Second, having a heroine interact primarily or exclusively with men furthers the anti-feminist notion that only men truly matter in a woman’s life. Nearly all relationships are drawn as potential romances, unless the male character is significantly older than the female lead (and even then it’s often not much of a stumbling block). No matter how strong she supposedly is, she lives for love/sex or she doesn’t live at all. Universal heterosexuality is also implied here.

Surely a woman’s life can be wide and complex enough to hold room for all kinds of relationships, and surely some of those relationships can be with other women. In Atterwald, my heroine Nichtel first learns about love from her foster-mother, Ricarda, a capable heroine in her own right. Even though they’re apart for many pages, Nichtel’s relationship with Ricarda is a significant force in her life throughout. In all the novels I have planned for the foreseeable future, I intend to have at least one female character matter to the heroine, and to free the heroine from the need to carry the Burden of Awesome on her shoulders alone.

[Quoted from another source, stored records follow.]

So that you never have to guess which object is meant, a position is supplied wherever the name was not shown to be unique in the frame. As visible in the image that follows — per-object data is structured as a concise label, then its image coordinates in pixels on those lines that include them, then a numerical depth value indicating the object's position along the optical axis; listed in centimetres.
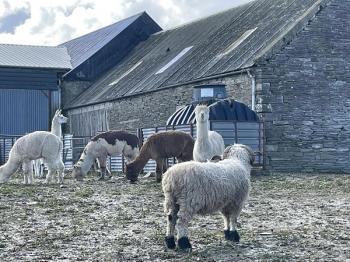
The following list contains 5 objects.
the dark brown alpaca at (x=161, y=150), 1862
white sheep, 858
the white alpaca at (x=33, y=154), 1844
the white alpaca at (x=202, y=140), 1509
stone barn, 2392
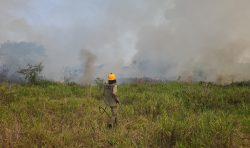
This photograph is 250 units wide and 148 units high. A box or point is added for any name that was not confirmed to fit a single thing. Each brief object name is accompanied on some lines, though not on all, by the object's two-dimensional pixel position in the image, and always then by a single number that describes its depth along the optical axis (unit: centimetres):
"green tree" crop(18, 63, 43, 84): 1116
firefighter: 510
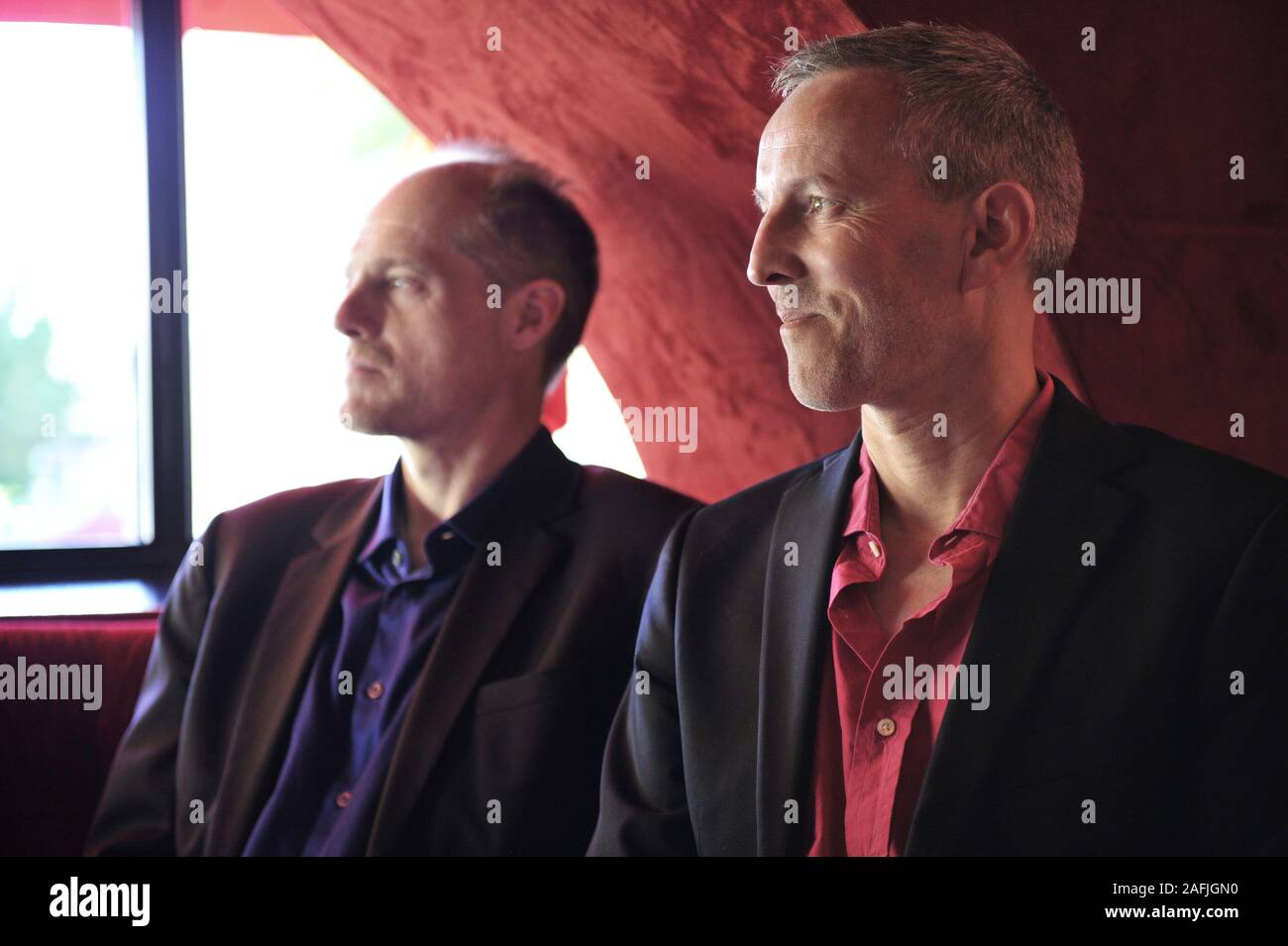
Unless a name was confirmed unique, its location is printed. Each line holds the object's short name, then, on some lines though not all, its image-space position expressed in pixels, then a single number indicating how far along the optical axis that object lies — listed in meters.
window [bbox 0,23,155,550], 2.36
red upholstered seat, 2.06
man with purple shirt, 1.70
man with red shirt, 1.27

2. Cast Full of Pretty Boys

I define this as the phenomenon of a book, movie, or TV show gaining a huge female fanbase even though its female characters are few, underdeveloped and/or unsympathetic, because hey! Hot guys! A review I read once on Goodreads encapsulates the problem I have with this phenomenon. The female reviewer questioned the introduction of a girl character in the second book of a boys’ adventure series, when the first book had no female characters at all. Was the girl added so girls would read the book? Then it was pointless, the reviewer said, because “girls want to read about guys.”

This strikes me as sad, not because I can’t see any value in any book with an all-male cast — hey, I loved The Hobbit, though I admit I still like to imagine Bilbo and at least one of the dwarves as female — but because I find it a regrettable commentary on the way girls are written in a lot of middle-grade and young-adult fiction. As I noted in a previous blog, too many writers peg adventure stories as “for boys,” while love stories are “for girls.” Young female readers with a taste for adventure probably do “want to read about guys.” If girls in action-driven stories were better written, and served more of a purpose in the plot, then those readers might enjoy reading about girls as well.

For my own part, I’ve lost my taste for stories where girls and women are left out of the adventure, no matter how hot the guys are, unless there is a sound reason for leaving them out — for instance, a historical military setting. Of course I enjoy reading and watching a hot guy in action, but only if there is a capable, courageous, and root-worthy gal working alongside him. I try to imagine myself writing a story in which women linger in the background (if they’re there at all) while a cast of exceptionally attractive men dominates the scene, and my imagination won’t reach that far. Since as a reader I have no interest in those stories, why would I write them?